• PASSAGE TO READ
* * * *

MK: Do you believe that FOX “News” is helping to create an alternative universe Idiot America bubble? You discuss the inanity of being Sean Hannity in your book, for instance.

CP: The bubble exists, and it is goddamn dangerous. It clearly was dangerous to Mitt Romney as a politician because it kept him from believing he was in trouble, right up to the moment they called the election the other way. The bubble is created when we go into denial that there are consequences to believing nonsense. It seems right now that the mother of the Newtown shooter may have been living partly in the bubble of survivalist paranoia. FOX has contributed to both of these bubbles.

MK: Let’s look at the rabid denial that global warming exists. More than 80 percent of Republicans in Congress appear to believe that it does not exist – and many Democrats don’t seem to see any imperative in resolving it. Here we see a climate change denial propaganda machine – in large part financed by the fossil fuel industry and polluting companies – having, it appears, successfully debunked the growing degradation of our planet. Are we in an age when there are simply no facts; only, as you have noted, falsehoods turned into realties by those who scream the loudest and get the most coverage on television?

CP: Again, the real danger is that we’re in an era where we think there are no consequences to believing nonsense. That’s the reason I went to Shishmaref in Alaska for the book. The people there think the whole “debate” is goddamn crazy.

MK: Let me take a quote from our last interview with you and ask you to apply it to someone who appeared on the political horizon since then. You said, “And now we have entertainment where a dialogue should be. We got entertainment where our politics should be. We got religion where our science should be.” Is Sarah Palin a good example of this?

CP: I think she’s sui generis in almost every regard. I’m just sorry she came along too late for the book, although I had to rewrite almost an entire chapter at the end just to deal with the phenomenon of her.

MK: Are there any regional differences in Idiot America as far as numbers of people living in alternative realities?

CP: Living in them? No. Demanding that other people live in them? Yes. We have actual laws being passed in the South and West enshrining nonsense into law.

MK: A little more than 60 years ago the then-Soviet Union beat America into space with the Sputnik. The United States, as far as one can generalize, was aghast. When Kennedy came into power, we began a national scramble to become the most scientific nation on earth and to be the first to put a man on the moon, which we did. What happened since then? We’ve become the nation of anti-science.

* * * *

• SOURCE DATA
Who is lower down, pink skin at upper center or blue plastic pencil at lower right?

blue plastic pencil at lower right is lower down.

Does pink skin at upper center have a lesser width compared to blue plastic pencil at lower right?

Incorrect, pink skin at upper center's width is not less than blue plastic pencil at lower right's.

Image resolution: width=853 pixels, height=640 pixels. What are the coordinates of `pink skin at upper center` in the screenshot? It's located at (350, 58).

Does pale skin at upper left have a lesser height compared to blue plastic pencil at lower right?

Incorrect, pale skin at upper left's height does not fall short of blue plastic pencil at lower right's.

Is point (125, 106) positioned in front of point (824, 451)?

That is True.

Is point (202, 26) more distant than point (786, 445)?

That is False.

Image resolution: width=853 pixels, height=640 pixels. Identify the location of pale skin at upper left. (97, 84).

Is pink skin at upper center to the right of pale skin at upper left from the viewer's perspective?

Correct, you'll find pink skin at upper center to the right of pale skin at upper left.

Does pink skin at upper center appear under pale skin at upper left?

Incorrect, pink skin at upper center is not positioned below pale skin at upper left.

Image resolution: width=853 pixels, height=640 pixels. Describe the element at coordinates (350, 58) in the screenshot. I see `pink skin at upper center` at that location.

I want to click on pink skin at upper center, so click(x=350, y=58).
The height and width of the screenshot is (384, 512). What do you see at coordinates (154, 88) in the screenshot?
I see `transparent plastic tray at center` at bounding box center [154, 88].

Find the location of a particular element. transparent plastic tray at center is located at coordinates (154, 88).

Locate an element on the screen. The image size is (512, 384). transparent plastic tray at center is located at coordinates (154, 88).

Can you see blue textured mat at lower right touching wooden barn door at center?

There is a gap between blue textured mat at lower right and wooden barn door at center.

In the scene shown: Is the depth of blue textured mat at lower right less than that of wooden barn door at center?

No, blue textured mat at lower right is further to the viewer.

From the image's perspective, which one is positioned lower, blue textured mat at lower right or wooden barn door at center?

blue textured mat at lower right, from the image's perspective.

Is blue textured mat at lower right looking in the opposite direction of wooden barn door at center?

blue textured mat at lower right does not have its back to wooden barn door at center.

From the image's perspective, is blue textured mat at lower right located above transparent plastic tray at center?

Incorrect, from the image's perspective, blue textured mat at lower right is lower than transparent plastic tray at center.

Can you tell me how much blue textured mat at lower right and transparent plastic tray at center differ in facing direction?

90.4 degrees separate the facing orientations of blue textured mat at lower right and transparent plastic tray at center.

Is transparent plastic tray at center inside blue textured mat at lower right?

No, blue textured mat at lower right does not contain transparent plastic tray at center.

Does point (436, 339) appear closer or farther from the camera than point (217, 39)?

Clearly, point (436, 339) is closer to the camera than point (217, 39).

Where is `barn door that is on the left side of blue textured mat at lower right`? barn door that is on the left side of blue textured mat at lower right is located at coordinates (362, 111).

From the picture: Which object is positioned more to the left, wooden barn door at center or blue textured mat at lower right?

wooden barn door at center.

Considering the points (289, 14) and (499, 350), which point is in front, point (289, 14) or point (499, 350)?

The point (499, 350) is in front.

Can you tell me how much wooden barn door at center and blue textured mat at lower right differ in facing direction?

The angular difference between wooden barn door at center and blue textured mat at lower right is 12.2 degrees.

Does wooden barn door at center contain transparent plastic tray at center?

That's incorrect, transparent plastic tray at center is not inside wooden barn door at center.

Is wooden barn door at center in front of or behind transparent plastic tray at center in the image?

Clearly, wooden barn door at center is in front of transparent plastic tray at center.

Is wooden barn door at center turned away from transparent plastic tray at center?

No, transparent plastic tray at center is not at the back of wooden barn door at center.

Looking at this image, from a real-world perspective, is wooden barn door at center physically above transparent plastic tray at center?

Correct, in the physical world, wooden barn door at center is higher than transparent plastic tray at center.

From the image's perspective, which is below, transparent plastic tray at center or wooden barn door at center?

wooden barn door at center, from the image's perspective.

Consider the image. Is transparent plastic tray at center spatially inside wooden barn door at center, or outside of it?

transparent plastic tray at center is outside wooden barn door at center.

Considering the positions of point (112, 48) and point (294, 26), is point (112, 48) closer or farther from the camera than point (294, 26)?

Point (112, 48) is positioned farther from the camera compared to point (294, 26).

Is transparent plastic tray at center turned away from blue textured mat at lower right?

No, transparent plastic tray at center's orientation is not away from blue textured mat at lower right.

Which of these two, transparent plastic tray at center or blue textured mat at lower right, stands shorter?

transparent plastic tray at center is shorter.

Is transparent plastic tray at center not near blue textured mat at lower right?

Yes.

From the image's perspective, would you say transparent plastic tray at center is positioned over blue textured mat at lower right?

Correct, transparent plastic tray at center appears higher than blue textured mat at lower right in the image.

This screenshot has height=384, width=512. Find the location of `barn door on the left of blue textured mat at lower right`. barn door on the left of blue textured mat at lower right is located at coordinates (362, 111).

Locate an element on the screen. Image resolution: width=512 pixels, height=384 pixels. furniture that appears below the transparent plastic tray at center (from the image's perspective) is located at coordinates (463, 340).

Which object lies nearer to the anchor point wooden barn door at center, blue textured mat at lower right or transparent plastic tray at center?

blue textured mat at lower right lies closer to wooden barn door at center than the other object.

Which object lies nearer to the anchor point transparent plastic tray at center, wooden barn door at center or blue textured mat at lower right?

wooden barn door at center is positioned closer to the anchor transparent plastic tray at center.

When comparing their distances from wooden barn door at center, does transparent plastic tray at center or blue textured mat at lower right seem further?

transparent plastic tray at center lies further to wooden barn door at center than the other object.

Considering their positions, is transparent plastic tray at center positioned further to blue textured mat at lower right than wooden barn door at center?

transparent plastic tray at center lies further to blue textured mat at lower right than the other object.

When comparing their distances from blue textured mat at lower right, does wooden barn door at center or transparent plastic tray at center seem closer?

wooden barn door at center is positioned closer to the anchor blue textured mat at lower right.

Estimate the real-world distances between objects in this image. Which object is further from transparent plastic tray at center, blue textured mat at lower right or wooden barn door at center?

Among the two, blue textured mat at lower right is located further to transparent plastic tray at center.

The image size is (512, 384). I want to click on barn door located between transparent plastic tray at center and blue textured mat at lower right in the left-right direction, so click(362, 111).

* * * *

• TASKS FOR THIS EXERCISE
**1)** Answer these questions from the interview:
(a) According to CP, what did the bubble keep Mitt Romney from believing?
(b) Where did CP go for the book?
(c) In which regions does CP say laws are being passed that enshrine nonsense into law?
**2)** Write out the stretch of the interview from "MK: Let’s look" through "is goddamn crazy.", swapping "television" for "cable news".
The entries are separate material and have no connection to the interview.

• ANSWERS TO THIS EXERCISE
**1)**
(a) That he was in trouble.
(b) Shishmaref in Alaska.
(c) The South and West.

**2)**
MK: Let’s look at the rabid denial that global warming exists. More than 80 percent of Republicans in Congress appear to believe that it does not exist – and many Democrats don’t seem to see any imperative in resolving it. Here we see a climate change denial propaganda machine – in large part financed by the fossil fuel industry and polluting companies – having, it appears, successfully debunked the growing degradation of our planet. Are we in an age when there are simply no facts; only, as you have noted, falsehoods turned into realties by those who scream the loudest and get the most coverage on cable news?

CP: Again, the real danger is that we’re in an era where we think there are no consequences to believing nonsense. That’s the reason I went to Shishmaref in Alaska for the book. The people there think the whole “debate” is goddamn crazy.